By Ed Avis
Dirck Holscher remembers arriving in Budapest in 1990 just as the Russian army was leaving the city. Hungary had only recently won its independence from the Soviet Union, and he was in town to investigate opening a copy shop there.
“I felt like the capitalists were coming in just as the communists were leaving,” says Holscher, who co-owned six Copy General shops in the Washington, DC area at that time. Holscher, who is now the editor of the Larry Hunt family of imaging business newsletters, had been invited to Hungary by Paul Panitz, a friend of his who noticed that Budapest was almost completely without copy shops because of the former communist government’s tight control over printing.
“It was like the wild west in a lot of respects,” says Holscher, who is an attorney by training. “There was no legal system to run your business by, since they previously didn’t allow capitalism. So even the most basic legal structure that we take for granted, such as landlord/tenant law, was not there.”

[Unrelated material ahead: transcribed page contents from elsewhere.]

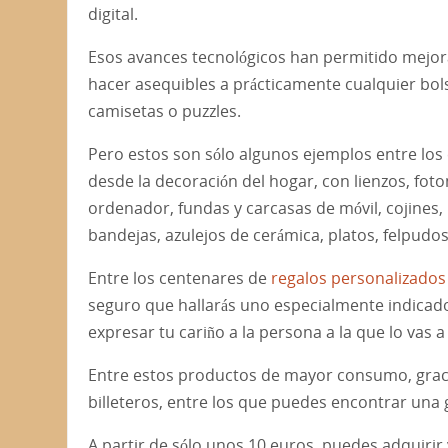
digital.
Esos avances tecnológicos han permitido mejora
hacer asequibles a prácticamente cualquier bols
camisetas o puzzles.
Pero estos son sólo algunos ejemplos entre lo
desde la decoración del hogar, con lienzos, fo
ordenador, fundas y carcasas de móvil, cojines,
bandejas, azulejos de cerámica, platos, felpudo
Entre los centenares de
regalos personalizados
seguro que hallarás uno especialmente indicado
expresar tu cariño a la persona a la que lo vas a
Entre estos productos de mayor consumo, graci
billeteros, entre los que puedes encontrar una
A partir de sólo unos 10 euros, puedes adquiri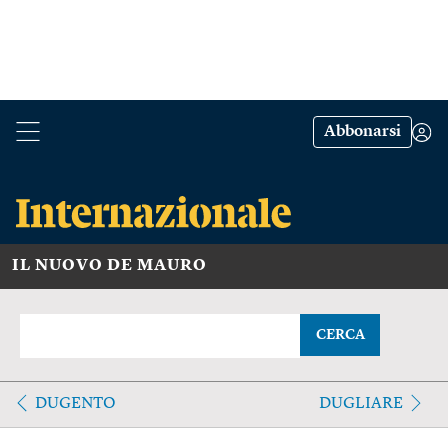
Abbonarsi
IL NUOVO DE MAURO
CERCA
DUGENTO
DUGLIARE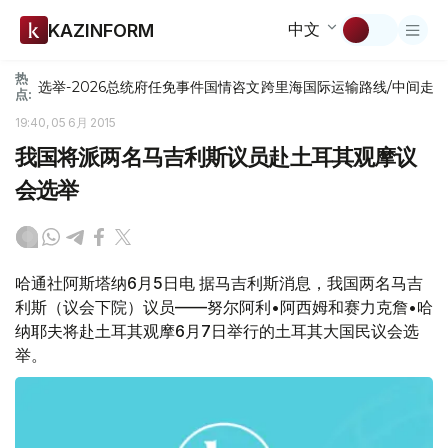
中文
KAZINFORM
热
选举-2026
总统府
任免
事件
国情咨文
跨里海国际运输路线/中间走
点:
19:40, 05 6月 2015
我国将派两名马吉利斯议员赴土耳其观摩议
会选举
哈通社阿斯塔纳6月5日电 据马吉利斯消息，我国两名马吉
利斯（议会下院）议员——努尔阿利•阿西姆和赛力克詹•哈
纳耶夫将赴土耳其观摩6月7日举行的土耳其大国民议会选
举。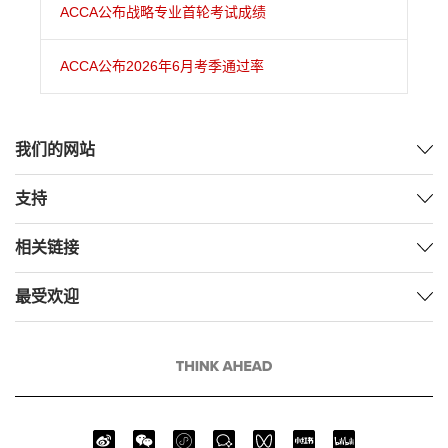
ACCA公布战略专业首轮考试成绩
ACCA公布2026年6月考季通过率
我们的网站
支持
相关链接
最受欢迎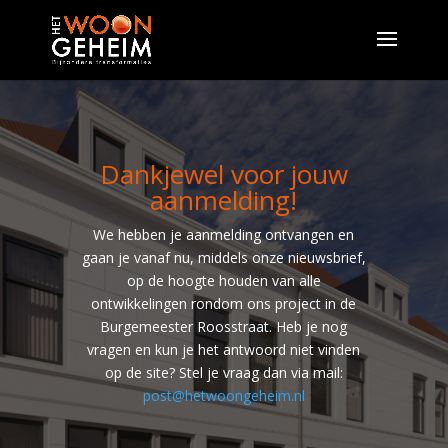
Dankjewel voor jouw
aanmelding!
We hebben je aanmelding ontvangen en
gaan je vanaf nu, middels onze nieuwsbrief,
op de hoogte houden van alle
ontwikkelingen rondom ons project in de
Burgemeester Roosstraat. Heb je nog
vragen en kun je het antwoord niet vinden
op de site? Stel je vraag dan via mail:
post@hetwoongeheim.nl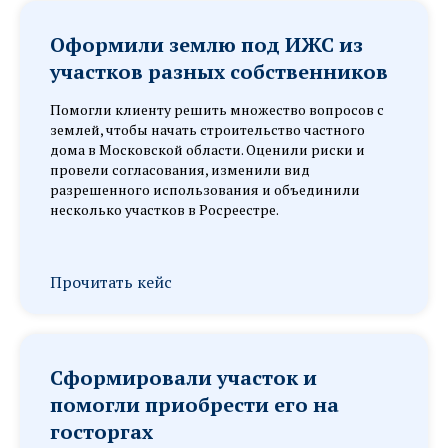
Оформили землю под ИЖС из
участков разных собственников
Помогли клиенту решить множество вопросов с
землей, чтобы начать строительство частного
дома в Московской области. Оценили риски и
провели согласования, изменили вид
разрешенного использования и объединили
несколько участков в Росреестре.
Прочитать кейс
Сформировали участок и
помогли приобрести его на
госторгах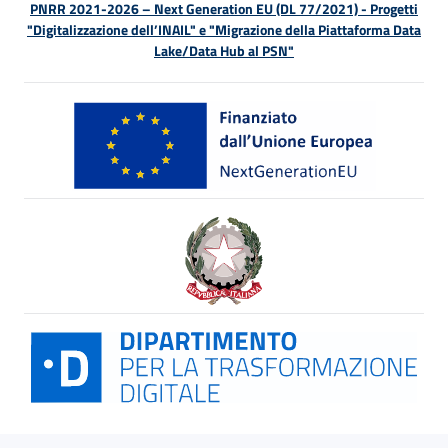
PNRR 2021-2026 – Next Generation EU (DL 77/2021) - Progetti
"Digitalizzazione dell’INAIL" e "Migrazione della Piattaforma Data
Lake/Data Hub al PSN"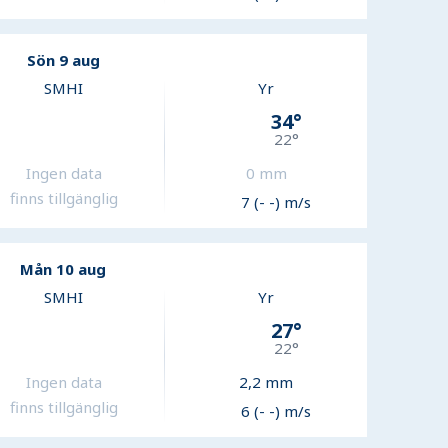
Sön 9 aug
SMHI
Yr
34
°
22
°
Ingen data
0
mm
finns tillgänglig
7 (- -) m/s
Mån 10 aug
SMHI
Yr
27
°
22
°
Ingen data
2,2
mm
finns tillgänglig
6 (- -) m/s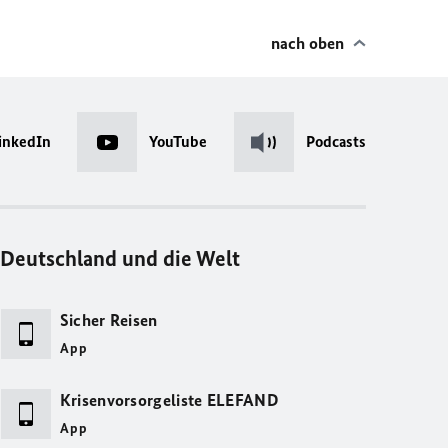
nach oben
inkedIn
YouTube
Podcasts
Deutschland und die Welt
Sicher Reisen
App
Krisenvorsorgeliste ELEFAND
App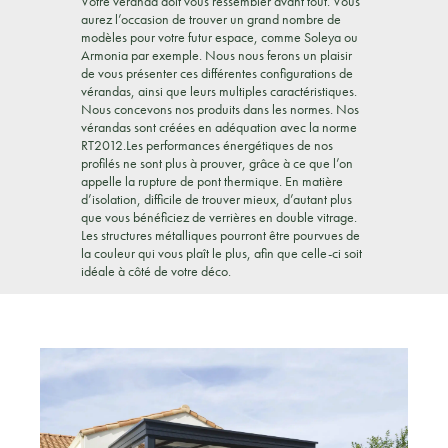
Votre véranda doit vous ressembler avant tout. Vous
aurez l’occasion de trouver un grand nombre de
modèles pour votre futur espace, comme Soleya ou
Armonia par exemple. Nous nous ferons un plaisir
de vous présenter ces différentes configurations de
vérandas, ainsi que leurs multiples caractéristiques.
Nous concevons nos produits dans les normes. Nos
vérandas sont créées en adéquation avec la norme
RT2012.Les performances énergétiques de nos
profilés ne sont plus à prouver, grâce à ce que l’on
appelle la rupture de pont thermique. En matière
d’isolation, difficile de trouver mieux, d’autant plus
que vous bénéficiez de verrières en double vitrage.
Les structures métalliques pourront être pourvues de
la couleur qui vous plaît le plus, afin que celle-ci soit
idéale à côté de votre déco.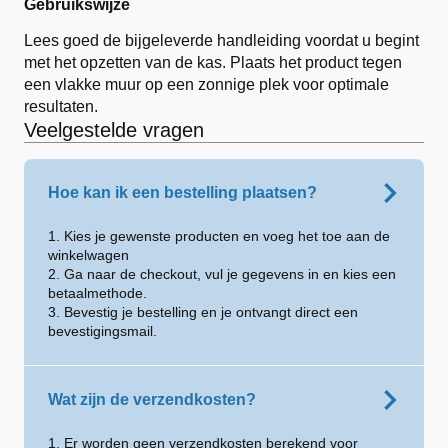
Gebruikswijze
Lees goed de bijgeleverde handleiding voordat u begint
met het opzetten van de kas. Plaats het product tegen
een vlakke muur op een zonnige plek voor optimale
resultaten.
Veelgestelde vragen
Hoe kan ik een bestelling plaatsen?
1. Kies je gewenste producten en voeg het toe aan de
winkelwagen
2. Ga naar de checkout, vul je gegevens in en kies een
betaalmethode.
3. Bevestig je bestelling en je ontvangt direct een
bevestigingsmail.
Wat zijn de verzendkosten?
1. Er worden geen verzendkosten berekend voor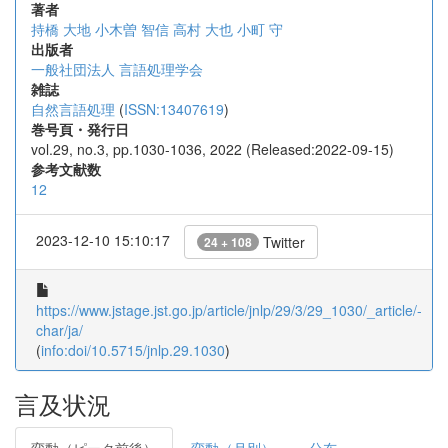
著者
持橋 大地
小木曽 智信
高村 大也
小町 守
出版者
一般社団法人 言語処理学会
雑誌
自然言語処理
(
ISSN:13407619
)
巻号頁・発行日
vol.29, no.3, pp.1030-1036, 2022 (Released:2022-09-15)
参考文献数
12
2023-12-10 15:10:17
Twitter
24 + 108
https://www.jstage.jst.go.jp/article/jnlp/29/3/29_1030/_article/-
char/ja/
(
info:doi/10.5715/jnlp.29.1030
)
言及状況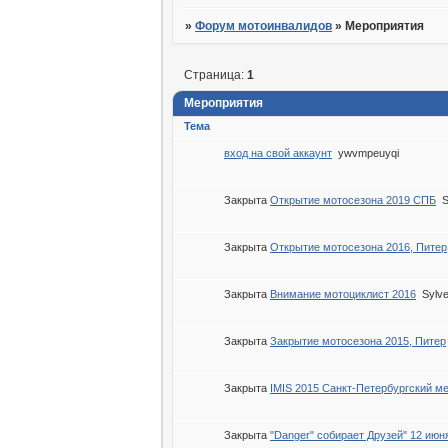
»
Форум мотоинвалидов
»
Мероприятия
Страница:
1
Мероприятия
Тема
вход на свой аккаунт
ywvmpeuyqi
Закрыта
Открытие мотосезона 2019 СПБ
S
Закрыта
Открытие мотосезона 2016, Питер
Закрыта
Внимание мотоциклист 2016
Sylve
Закрыта
Закрытие мотосезона 2015, Питер
Закрыта
IMIS 2015 Санкт-Петербургский 
Закрыта
"Danger" собирает Друзей" 12 июн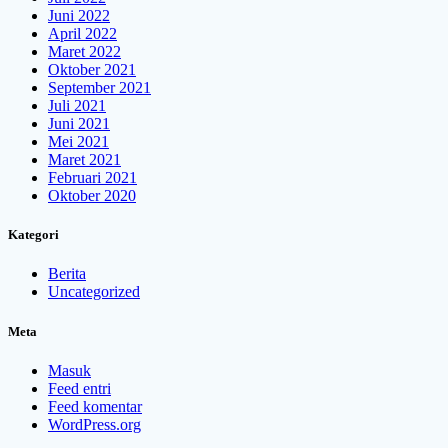
Juni 2022
April 2022
Maret 2022
Oktober 2021
September 2021
Juli 2021
Juni 2021
Mei 2021
Maret 2021
Februari 2021
Oktober 2020
Kategori
Berita
Uncategorized
Meta
Masuk
Feed entri
Feed komentar
WordPress.org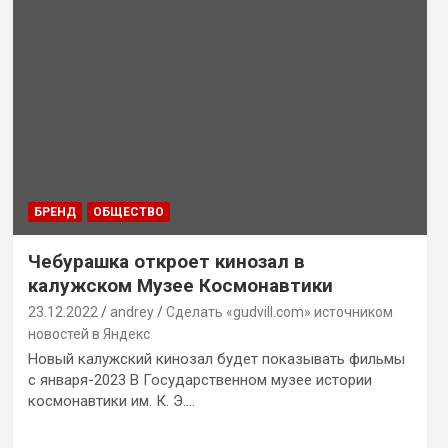
БРЕНД
ОБЩЕСТВО
Чебурашка откроет кинозал в
калужском Музее Космонавтики
23.12.2022
andrey
Сделать «gudvill.com» источником
новостей в Яндекс
Новый калужский кинозал будет показывать фильмы
с января-2023 В Государственном музее истории
космонавтики им. К. Э.…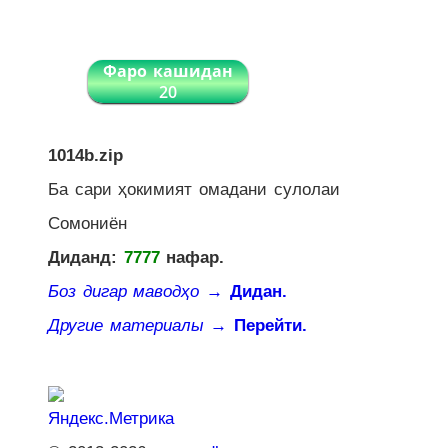
Фаро кашидан
20
1014b.zip
Ба сари ҳокимият омадани сулолаи
Сомониён
Диданд:
7777
нафар.
Боз дигар маводҳо
→ Дидан.
Другие материалы
→ Перейти.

Nevertheless, Holscher sensed the opportunity in Budapest. Many western-style businesses were opening and needed the services a copy shop could offer. He knew a modern copy shop could thrive.
Challenges: Equipment, Space, Customer Service
Finding equipment was tough, as was finding a retail space to rent. In fact, a consultant who helped Holscher and Panitz wrote an article in the New York Times Magazine about the travails of renting space for the copy shop in post-communist Hungary.
Another challenge was teaching employees about basic western service values.
“We were trying to bring U.S. standards and service to Hungary, which didn’t have either,” he says. “We brought in our head of customer service in the U.S. to train the employees. That was a real eye-opener for them: ‘The customer is always right? Really?’”
Despite the challenges, the first Copy General opened in Budapest about a year after Holscher arrived. Business was good, but many people still considered the shop an oddity.
“I remember in the very earliest days people would walk by and look in our windows and be dumbstruck,” Holscher says. “They had never seen anything like it. And these were sophisticated people in the largest city in the country.”
Holscher says that a sales call on a large university near his shop illustrated the previous government’s deep fear of the printing press. The person he met told him that they already had a copier on campus, and Holscher asked to see it. They took him to the basement of the building where the copier was kept – inside a jail cell!
“I said, ‘Oh, you must be scared that someone is going to steal your copier,’” Holscher says. “They replied, ‘No we kept it in there because we were afraid people would use it.’”
Within a year Holscher determined that there was a market for wide-format printing as well. Wide-format printing had not been quite as tightly controlled by the communist government, presumably because it’s harder to print subversive publications on a diazo machine, and there was at least one business already doing wide-format printing in Budapest.
“But we were much more user-friendly,” Holscher says.
He invested in some Xerox wide-format plain paper copiers and soon had business from the local AEC community. “Over time wide-format became a very big part of our business there,” he says.
Holscher’s initial impression of the business climate in Budapest soon proved true, and eventually the company expanded to six locations in Budapest and beyond. Other investors joined in, and some parts were sold off.
Today Copy General has 25 retail operations in Budapest, Prague, Warsaw, and Moscow and employs nearly 500. A facilities management division runs 30 on-site operations.
Holscher is no longer involved in the day-to-day business, though he still has a small ownership stake. “I still visit occasionally, but I have nothing to do with the business operationally,” he says.
But the memories of that wild-west era live on.
“I think the interesting times were those first five to ten years, when we were blazing a trail,” he says. “It was probably the most interesting time I’ve had in this business.”